Le manga détective Conan appartient son créateur, Gosho Aoyama. Cette histoire est en grande partie inspirée du chef d’œuvre de Michael Didbin, L’ultime défi de Sherlock Holmes, et de celui de Bob Garcia, Le testament de Sherlock Holmes.

AVERTISSEMENT : cette histoire contiendra de nombreuses scènes de violence parfois très crues, elle est donc déconseillée au moins de 16ans, je ne me répèterai pas et je serais intransigeant là-dessus .Si vous êtes trop jeune ou trop sensible, ne la lisez pas !

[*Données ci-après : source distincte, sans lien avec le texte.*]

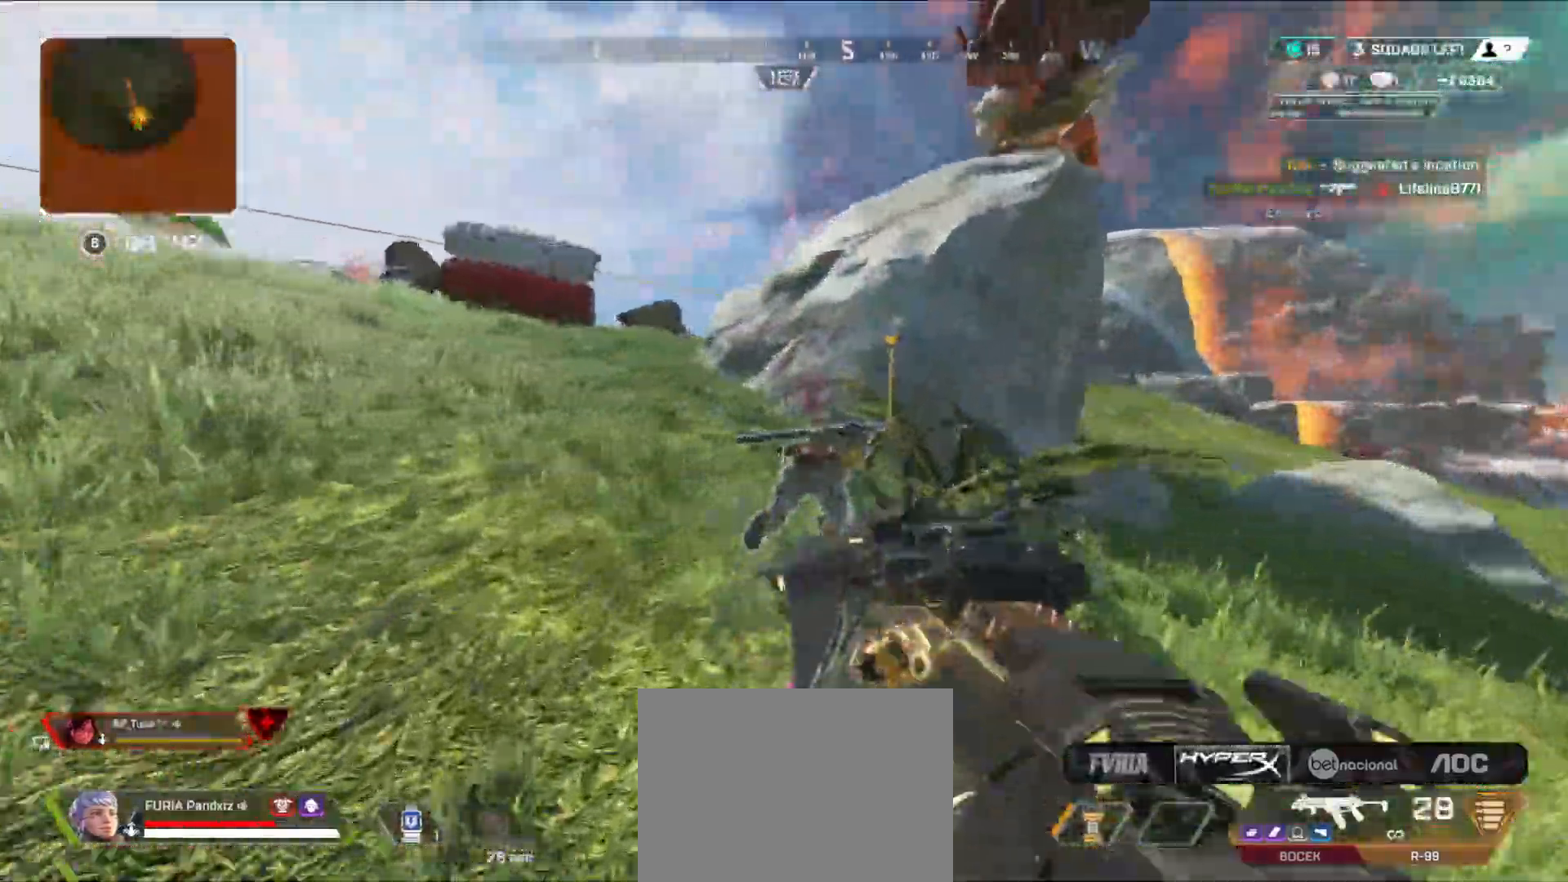
{"buttons": ["X"], "left_stick": "right", "right_stick": "left", "events": [[17, "left_stick", "up-right"], [17, "right_stick", "left"], [184, "right_stick", "center"], [317, "X", "down"], [484, "left_stick", "right"], [484, "right_stick", "left"]]}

« Soudain, le passé prend d’assaut le présent en se servant de l’inexorable tourment de la mémoire. »

Seichi Kirima

Never forgive me, never forget me: Prologue

La silhouette se rapprocha doucement du lit où l’enfant était endormie. Si la distance qui l’en séparait n’était que de quelques mètres, elle lui parût aussi interminable que si sa future victime était située à l’autre bout du système solaire. Elle prenait tant de précaution pour la parcourir la plus silencieusement possible, les yeux fixés sur le sol de la chambre pour éviter que son pied ne percute un des jouets qui y étaient éparpillés, qu’elle mit de longues minutes avant d’atteindre son but. Lorsqu’elle y fût enfin parvenue, son regard se posa sur le visage innocent de celle qui était endormie devant elle, inconsciente du fait qu’elle ne sortirait jamais plus de son sommeil. Quand bien même elle aurait été réveillée, elle n’aurait éprouvée aucune méfiance envers son assassin, ne s’attendant certainement pas à ce que la mort se soit dissimulée sous un visage si familier pour lui rendre sa première et dernière visite.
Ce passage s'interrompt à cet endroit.